+++ Dataset content +++
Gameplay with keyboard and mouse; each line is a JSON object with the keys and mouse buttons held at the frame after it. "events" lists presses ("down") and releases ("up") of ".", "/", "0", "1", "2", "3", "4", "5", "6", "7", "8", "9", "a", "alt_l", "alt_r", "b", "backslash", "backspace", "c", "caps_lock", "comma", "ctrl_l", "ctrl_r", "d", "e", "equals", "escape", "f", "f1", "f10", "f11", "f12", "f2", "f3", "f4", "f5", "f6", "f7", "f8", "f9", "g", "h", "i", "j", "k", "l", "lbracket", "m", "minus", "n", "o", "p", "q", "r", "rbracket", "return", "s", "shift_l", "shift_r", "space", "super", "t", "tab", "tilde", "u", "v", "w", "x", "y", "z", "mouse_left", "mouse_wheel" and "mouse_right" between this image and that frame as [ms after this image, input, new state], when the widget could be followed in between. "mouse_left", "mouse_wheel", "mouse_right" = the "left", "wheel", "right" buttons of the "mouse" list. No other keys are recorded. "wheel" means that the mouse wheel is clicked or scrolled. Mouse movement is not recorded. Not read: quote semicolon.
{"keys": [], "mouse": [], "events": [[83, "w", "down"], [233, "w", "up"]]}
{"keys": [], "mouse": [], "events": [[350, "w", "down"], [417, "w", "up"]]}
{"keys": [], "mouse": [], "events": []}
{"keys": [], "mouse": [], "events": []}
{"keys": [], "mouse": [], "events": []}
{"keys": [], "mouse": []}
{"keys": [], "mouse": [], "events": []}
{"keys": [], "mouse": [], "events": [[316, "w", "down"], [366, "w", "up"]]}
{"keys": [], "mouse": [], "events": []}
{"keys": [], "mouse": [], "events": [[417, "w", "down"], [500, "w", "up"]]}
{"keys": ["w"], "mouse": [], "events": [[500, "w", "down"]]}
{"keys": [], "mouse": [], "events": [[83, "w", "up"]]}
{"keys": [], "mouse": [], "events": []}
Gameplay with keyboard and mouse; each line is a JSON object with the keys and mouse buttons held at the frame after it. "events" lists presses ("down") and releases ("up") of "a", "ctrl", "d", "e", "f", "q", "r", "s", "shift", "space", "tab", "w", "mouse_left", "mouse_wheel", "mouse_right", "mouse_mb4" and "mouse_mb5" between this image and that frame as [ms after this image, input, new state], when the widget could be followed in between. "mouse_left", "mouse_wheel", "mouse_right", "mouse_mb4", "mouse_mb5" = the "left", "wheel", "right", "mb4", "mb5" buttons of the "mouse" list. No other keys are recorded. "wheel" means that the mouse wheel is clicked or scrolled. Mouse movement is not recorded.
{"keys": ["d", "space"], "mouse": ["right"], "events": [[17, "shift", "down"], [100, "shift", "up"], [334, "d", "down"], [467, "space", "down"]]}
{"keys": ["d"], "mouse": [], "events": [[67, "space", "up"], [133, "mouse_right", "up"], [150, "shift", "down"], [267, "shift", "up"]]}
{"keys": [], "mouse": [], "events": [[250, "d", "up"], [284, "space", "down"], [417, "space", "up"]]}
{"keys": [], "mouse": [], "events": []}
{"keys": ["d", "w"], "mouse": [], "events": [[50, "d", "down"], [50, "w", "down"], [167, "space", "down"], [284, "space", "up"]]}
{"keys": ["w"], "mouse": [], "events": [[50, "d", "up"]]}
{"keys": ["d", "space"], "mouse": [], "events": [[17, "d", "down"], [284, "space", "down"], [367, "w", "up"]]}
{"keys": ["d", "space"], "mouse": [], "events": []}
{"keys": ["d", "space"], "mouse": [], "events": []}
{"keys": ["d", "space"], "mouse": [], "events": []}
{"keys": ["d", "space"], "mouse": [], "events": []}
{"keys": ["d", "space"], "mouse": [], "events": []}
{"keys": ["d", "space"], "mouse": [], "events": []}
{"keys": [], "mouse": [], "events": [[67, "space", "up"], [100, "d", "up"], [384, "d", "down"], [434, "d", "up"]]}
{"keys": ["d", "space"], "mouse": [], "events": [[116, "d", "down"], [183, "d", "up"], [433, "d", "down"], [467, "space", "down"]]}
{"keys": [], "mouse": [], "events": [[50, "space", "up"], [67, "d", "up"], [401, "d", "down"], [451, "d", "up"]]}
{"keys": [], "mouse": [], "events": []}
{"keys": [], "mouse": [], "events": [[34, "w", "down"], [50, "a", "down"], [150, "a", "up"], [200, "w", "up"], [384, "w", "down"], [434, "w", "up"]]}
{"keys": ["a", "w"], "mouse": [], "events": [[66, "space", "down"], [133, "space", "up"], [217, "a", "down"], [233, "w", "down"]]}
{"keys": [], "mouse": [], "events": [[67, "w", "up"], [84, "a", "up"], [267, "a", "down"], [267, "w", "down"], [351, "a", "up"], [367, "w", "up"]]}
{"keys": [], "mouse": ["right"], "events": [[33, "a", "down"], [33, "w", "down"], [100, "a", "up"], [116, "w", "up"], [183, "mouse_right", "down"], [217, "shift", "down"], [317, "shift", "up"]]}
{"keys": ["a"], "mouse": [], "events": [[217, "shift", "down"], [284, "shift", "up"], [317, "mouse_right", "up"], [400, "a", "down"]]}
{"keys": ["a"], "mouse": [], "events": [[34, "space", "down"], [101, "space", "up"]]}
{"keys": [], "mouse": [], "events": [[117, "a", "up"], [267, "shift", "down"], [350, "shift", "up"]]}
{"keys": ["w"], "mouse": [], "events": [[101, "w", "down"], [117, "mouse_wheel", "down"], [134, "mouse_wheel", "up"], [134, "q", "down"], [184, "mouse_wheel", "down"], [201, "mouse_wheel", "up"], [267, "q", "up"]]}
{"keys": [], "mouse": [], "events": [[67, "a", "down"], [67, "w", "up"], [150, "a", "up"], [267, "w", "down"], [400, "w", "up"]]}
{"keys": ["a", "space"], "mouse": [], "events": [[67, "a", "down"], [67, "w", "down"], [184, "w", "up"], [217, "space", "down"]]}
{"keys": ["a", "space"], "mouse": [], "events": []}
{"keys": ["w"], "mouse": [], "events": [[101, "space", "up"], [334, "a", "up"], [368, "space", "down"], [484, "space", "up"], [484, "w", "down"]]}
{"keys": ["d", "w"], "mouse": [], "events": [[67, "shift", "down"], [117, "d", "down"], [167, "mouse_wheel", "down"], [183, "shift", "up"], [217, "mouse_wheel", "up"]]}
+++
Work task: Some of the data mentions "recorded". Copy every line where it does.

Final answer:
Gameplay with keyboard and mouse; each line is a JSON object with the keys and mouse buttons held at the frame after it. "events" lists presses ("down") and releases ("up") of ".", "/", "0", "1", "2", "3", "4", "5", "6", "7", "8", "9", "a", "alt_l", "alt_r", "b", "backslash", "backspace", "c", "caps_lock", "comma", "ctrl_l", "ctrl_r", "d", "e", "equals", "escape", "f", "f1", "f10", "f11", "f12", "f2", "f3", "f4", "f5", "f6", "f7", "f8", "f9", "g", "h", "i", "j", "k", "l", "lbracket", "m", "minus", "n", "o", "p", "q", "r", "rbracket", "return", "s", "shift_l", "shift_r", "space", "super", "t", "tab", "tilde", "u", "v", "w", "x", "y", "z", "mouse_left", "mouse_wheel" and "mouse_right" between this image and that frame as [ms after this image, input, new state], when the widget could be followed in between. "mouse_left", "mouse_wheel", "mouse_right" = the "left", "wheel", "right" buttons of the "mouse" list. No other keys are recorded. "wheel" means that the mouse wheel is clicked or scrolled. Mouse movement is not recorded. Not read: quote semicolon.
Gameplay with keyboard and mouse; each line is a JSON object with the keys and mouse buttons held at the frame after it. "events" lists presses ("down") and releases ("up") of "a", "ctrl", "d", "e", "f", "q", "r", "s", "shift", "space", "tab", "w", "mouse_left", "mouse_wheel", "mouse_right", "mouse_mb4" and "mouse_mb5" between this image and that frame as [ms after this image, input, new state], when the widget could be followed in between. "mouse_left", "mouse_wheel", "mouse_right", "mouse_mb4", "mouse_mb5" = the "left", "wheel", "right", "mb4", "mb5" buttons of the "mouse" list. No other keys are recorded. "wheel" means that the mouse wheel is clicked or scrolled. Mouse movement is not recorded.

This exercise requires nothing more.